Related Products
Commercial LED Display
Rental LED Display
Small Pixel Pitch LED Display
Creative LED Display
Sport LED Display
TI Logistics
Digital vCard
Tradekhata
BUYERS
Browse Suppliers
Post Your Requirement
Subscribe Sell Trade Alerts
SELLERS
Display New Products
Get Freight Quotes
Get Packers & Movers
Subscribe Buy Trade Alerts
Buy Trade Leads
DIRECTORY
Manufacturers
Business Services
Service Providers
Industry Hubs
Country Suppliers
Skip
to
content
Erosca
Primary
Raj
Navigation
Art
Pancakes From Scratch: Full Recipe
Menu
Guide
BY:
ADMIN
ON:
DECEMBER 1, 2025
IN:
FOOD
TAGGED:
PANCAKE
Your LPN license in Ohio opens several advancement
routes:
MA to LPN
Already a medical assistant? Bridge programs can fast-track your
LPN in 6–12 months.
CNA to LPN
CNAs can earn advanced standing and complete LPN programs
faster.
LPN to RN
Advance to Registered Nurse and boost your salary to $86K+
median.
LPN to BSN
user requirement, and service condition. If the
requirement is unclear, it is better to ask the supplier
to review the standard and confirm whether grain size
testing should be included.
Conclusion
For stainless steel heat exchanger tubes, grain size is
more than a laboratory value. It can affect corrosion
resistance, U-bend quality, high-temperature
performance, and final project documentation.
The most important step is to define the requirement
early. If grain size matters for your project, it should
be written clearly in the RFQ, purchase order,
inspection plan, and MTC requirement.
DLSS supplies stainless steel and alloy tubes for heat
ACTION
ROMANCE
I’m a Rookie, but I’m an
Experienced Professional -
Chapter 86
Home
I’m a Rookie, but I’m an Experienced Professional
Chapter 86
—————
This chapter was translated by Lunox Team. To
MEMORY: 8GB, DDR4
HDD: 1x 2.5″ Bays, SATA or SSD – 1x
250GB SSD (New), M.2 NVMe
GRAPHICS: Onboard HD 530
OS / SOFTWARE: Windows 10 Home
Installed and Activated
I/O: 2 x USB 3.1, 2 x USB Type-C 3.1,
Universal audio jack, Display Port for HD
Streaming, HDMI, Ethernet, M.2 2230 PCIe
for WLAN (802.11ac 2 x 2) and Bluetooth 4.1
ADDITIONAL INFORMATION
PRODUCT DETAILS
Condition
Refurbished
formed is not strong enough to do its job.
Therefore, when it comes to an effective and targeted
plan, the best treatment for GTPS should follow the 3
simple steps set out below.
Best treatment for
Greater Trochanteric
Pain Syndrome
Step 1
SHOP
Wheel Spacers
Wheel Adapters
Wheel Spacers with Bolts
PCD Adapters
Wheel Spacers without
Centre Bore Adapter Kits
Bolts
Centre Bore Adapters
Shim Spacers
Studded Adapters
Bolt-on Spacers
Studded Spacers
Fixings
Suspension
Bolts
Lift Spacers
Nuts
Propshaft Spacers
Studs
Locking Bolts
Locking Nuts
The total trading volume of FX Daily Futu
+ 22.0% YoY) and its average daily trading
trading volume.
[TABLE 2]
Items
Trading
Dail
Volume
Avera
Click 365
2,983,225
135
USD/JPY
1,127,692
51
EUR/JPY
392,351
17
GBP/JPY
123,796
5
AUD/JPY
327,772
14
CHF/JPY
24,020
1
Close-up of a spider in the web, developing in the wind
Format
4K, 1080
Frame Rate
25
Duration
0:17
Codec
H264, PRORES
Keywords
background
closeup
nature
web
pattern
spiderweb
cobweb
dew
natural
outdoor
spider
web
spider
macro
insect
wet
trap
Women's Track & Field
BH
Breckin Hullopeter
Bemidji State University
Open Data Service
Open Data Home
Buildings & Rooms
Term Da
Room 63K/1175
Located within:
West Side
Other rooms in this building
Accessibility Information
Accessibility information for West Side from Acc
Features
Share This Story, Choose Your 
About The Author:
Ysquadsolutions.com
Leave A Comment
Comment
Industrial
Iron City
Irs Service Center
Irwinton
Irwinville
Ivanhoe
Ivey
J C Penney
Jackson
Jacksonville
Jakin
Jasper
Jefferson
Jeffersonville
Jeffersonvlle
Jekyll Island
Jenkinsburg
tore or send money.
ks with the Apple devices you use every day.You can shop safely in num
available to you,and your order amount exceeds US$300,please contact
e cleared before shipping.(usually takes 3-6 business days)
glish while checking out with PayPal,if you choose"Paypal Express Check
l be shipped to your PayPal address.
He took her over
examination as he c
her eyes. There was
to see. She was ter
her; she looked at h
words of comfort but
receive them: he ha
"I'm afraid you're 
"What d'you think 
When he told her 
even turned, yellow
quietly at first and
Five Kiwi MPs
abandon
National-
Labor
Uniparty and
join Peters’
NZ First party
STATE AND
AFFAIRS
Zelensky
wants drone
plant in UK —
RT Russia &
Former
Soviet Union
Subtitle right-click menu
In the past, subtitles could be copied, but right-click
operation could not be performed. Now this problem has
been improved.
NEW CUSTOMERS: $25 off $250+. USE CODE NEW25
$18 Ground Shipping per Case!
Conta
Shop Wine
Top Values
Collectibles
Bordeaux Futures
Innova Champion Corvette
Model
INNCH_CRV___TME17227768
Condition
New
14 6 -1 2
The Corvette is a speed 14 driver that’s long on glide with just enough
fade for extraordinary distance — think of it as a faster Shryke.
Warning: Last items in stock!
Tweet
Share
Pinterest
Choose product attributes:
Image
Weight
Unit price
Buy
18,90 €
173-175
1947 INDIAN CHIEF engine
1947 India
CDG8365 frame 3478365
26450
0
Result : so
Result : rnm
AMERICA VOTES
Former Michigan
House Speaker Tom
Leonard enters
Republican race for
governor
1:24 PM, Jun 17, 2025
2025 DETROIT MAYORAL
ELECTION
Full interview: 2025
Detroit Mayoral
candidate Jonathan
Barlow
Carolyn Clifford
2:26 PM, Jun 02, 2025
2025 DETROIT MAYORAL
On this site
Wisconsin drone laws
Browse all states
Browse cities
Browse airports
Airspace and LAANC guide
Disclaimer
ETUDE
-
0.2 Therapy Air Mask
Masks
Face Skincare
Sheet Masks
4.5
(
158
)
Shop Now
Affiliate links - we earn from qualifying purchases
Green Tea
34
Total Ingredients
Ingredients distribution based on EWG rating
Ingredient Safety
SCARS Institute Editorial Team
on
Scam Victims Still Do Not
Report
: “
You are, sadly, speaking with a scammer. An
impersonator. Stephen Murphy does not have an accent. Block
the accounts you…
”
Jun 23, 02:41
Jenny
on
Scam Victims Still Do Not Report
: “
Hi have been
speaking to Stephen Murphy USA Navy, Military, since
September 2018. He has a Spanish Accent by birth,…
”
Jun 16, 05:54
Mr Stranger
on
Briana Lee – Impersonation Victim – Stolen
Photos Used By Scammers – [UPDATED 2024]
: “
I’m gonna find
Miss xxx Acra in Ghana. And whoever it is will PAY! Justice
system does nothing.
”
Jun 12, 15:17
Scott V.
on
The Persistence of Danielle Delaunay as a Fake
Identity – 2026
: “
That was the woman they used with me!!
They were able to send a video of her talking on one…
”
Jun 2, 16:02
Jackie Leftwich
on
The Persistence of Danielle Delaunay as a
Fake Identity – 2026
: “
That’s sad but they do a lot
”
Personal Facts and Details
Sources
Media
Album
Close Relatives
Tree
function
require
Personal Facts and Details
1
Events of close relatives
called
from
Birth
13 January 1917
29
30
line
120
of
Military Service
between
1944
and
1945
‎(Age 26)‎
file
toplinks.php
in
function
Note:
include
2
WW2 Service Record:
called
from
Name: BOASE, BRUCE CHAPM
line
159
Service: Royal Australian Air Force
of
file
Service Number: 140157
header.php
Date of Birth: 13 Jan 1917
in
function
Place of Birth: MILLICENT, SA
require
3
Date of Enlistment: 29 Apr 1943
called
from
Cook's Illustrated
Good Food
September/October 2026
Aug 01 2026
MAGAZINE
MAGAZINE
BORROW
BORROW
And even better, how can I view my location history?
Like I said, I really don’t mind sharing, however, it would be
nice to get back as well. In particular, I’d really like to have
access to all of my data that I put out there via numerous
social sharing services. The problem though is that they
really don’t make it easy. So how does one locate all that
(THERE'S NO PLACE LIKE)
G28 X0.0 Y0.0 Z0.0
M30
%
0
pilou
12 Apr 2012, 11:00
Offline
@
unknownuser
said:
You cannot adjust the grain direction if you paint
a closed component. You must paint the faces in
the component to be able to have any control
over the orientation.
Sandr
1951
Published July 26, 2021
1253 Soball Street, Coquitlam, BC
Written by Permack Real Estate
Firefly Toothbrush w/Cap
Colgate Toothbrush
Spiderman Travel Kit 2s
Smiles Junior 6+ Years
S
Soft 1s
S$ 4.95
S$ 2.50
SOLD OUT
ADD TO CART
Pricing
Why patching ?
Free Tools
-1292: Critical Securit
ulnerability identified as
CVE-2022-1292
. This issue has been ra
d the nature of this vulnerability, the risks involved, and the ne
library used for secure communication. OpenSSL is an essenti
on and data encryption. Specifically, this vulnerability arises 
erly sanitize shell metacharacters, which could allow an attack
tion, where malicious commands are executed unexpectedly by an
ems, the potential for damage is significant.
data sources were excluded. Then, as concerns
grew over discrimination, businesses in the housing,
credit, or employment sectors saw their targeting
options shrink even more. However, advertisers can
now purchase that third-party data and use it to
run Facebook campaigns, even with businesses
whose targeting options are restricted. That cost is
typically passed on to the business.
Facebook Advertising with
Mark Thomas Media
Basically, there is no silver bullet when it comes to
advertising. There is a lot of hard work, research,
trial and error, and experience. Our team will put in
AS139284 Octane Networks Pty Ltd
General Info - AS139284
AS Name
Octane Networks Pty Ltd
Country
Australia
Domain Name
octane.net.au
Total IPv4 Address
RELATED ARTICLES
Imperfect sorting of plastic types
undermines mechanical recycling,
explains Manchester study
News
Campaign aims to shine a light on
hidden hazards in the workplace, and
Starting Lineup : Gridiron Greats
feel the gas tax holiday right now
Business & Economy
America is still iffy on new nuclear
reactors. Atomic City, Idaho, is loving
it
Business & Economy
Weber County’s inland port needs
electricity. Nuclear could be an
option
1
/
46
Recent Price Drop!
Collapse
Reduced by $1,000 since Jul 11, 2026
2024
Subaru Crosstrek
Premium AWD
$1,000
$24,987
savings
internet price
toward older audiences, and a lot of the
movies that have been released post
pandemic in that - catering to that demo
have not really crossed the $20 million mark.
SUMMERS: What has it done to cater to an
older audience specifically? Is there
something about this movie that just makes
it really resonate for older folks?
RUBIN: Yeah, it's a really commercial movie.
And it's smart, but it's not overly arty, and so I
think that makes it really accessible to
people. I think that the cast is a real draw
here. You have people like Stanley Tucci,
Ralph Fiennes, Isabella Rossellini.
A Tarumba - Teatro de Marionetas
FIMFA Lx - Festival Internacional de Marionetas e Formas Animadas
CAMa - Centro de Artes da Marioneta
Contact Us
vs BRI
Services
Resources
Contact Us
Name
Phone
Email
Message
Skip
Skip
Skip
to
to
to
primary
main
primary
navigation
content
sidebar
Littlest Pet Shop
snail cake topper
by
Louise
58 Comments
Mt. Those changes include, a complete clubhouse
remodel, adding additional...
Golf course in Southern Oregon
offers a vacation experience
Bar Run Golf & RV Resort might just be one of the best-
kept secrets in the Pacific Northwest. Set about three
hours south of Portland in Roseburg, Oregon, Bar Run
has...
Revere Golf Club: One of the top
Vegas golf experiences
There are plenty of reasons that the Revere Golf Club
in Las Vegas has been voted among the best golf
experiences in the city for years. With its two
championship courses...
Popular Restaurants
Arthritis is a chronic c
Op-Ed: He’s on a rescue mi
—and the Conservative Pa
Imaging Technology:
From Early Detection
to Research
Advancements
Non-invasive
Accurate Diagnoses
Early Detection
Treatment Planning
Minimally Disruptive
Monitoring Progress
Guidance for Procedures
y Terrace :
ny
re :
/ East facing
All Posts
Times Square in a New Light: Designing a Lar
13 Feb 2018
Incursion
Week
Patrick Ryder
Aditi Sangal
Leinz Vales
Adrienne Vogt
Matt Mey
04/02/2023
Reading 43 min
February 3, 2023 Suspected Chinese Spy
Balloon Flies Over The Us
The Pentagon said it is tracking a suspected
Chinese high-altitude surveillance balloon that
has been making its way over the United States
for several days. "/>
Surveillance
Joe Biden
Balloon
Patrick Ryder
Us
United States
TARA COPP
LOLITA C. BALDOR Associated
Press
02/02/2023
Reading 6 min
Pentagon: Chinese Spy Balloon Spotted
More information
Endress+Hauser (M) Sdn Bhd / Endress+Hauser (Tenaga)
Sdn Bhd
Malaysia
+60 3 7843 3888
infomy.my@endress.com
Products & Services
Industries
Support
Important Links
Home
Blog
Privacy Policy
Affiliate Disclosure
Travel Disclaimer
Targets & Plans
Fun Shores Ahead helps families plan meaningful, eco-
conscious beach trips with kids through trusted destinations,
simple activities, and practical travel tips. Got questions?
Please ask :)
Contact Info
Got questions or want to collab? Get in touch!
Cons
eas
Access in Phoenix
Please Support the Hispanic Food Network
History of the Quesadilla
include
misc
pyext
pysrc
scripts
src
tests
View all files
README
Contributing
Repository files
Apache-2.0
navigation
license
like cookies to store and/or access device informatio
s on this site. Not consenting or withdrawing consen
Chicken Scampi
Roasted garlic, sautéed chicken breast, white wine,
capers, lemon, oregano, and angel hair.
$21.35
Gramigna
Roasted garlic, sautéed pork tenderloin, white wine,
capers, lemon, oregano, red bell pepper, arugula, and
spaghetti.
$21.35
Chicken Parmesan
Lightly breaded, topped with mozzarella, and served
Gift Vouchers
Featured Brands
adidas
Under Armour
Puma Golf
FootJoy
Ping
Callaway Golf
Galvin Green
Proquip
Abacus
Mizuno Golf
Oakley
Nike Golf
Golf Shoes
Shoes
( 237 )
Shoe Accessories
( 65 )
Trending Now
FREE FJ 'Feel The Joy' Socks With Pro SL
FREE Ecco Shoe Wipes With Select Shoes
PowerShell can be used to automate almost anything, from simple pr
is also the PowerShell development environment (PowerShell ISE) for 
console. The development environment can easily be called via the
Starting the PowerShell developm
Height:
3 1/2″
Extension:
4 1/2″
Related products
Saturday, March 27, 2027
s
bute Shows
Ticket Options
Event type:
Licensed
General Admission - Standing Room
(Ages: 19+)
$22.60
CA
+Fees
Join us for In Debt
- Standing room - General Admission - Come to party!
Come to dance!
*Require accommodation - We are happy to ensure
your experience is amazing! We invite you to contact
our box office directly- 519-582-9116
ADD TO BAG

> What you will do
A single number is required: the count of lines in the data that include the string "Starting".

> Answer space
2